Since BHD syndrome is inherited, this creates a further consideration for patients who are considering having children. Before you make any decision about prenatal diagnosis or pre-implantation diagnosis, we strongly suggest seeing a genetic counsellor for guidance and to properly discuss the health implications of such a test.
- Prenatal Diagnosis (PND)
It may be possible to test for mutated genes during pregnancy and to find out if the unborn child has Birt-Hogg-Dubé syndrome. If you are researching this option, you may see it called prenatal testing or prenatal genetic diagnosis as well.
If one of the parents has BHD syndrome, then every child they have has a 50 % chance of also having BHD. By testing before birth, parents would know if the child has inherited Birt-Hogg-Dubé syndrome from the affected parent.
In most cases, the test can be done at 10-12 weeks into the pregnancy by chorionic villous sampling (CVS). Another alternative is amniocentesis, which in most cases is done at 15-18 weeks.
Prenatal diagnosis is not universally available and you should consult your doctor or genetic counsellor if you would like to locate a lab that does prenatal testing.

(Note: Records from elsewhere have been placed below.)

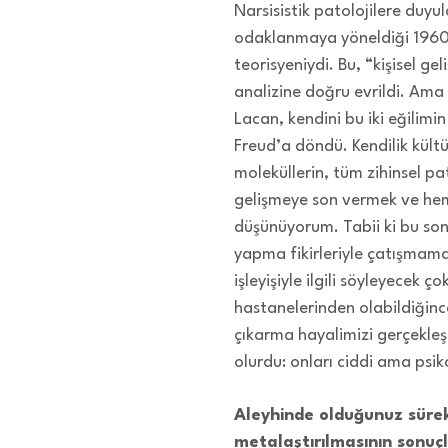
Narsisistik patolojilere duyu
odaklanmaya yöneldiği 1960’lı
teorisyeniydi. Bu, “kişisel ge
analizine doğru evrildi. Ama 
Lacan, kendini bu iki eğilimi
Freud’a döndü. Kendilik kültü
moleküllerin, tüm zihinsel pa
gelişmeye son vermek ve hem
düşünüyorum. Tabii ki bu son
yapma fikirleriyle çatışmamalı
işleyişiyle ilgili söyleyecek ç
hastanelerinden olabildiğinc
çıkarma hayalimizi gerçekleş
olurdu: onları ciddi ama psi
Aleyhinde olduğunuz sürek
metalaştırılmasının sonuçl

If it is determined during pregnancy that a child has BHD syndrome, it is not currently possible to know or predict which symptom or combination of symptoms the child will have. Of the more common BHD manifestations, pneumothorax is the only symptom known to occur in children. Cases of pneumothorax have been reported in BHD syndrome patients as young as seven and sixteen years of age (Bessis et al., 2006; Gunji et al., 2007). Skin lesions and kidney cancer have not been identified during childhood. Currently the first recommended screening age of people at risk of Birt-Hogg-Dubé syndrome is 20.

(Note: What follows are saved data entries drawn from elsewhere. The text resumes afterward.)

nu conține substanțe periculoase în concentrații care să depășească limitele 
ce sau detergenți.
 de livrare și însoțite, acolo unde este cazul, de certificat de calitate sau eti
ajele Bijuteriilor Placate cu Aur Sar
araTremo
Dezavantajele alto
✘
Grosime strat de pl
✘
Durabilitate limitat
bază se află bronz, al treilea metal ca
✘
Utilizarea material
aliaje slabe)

- Pre-implantation Genetic Diagnosis (PGD)
PGD is a procedure that takes place before a pregnancy. It can be an alternative to PND, although it is not as widely available. Different countries have different legal positions on PGD, and the ethics of this procedure have been widely debated. Seeing a geneticist or a genetic counsellor before choosing PGD may be required and is certainly recommended.
Pre-implantation Genetic Diagnosis may be considered as a step in the in vitro fertilization (IVF) process. This procedure is not standard for all people who are considering IVF, but would be used only if the parents wished to know if an embryo had a genetic mutation or not. Some couples who know that one of them has a hereditary or genetic condition choose to have embryos tested for mutations before they are implanted in the uterus.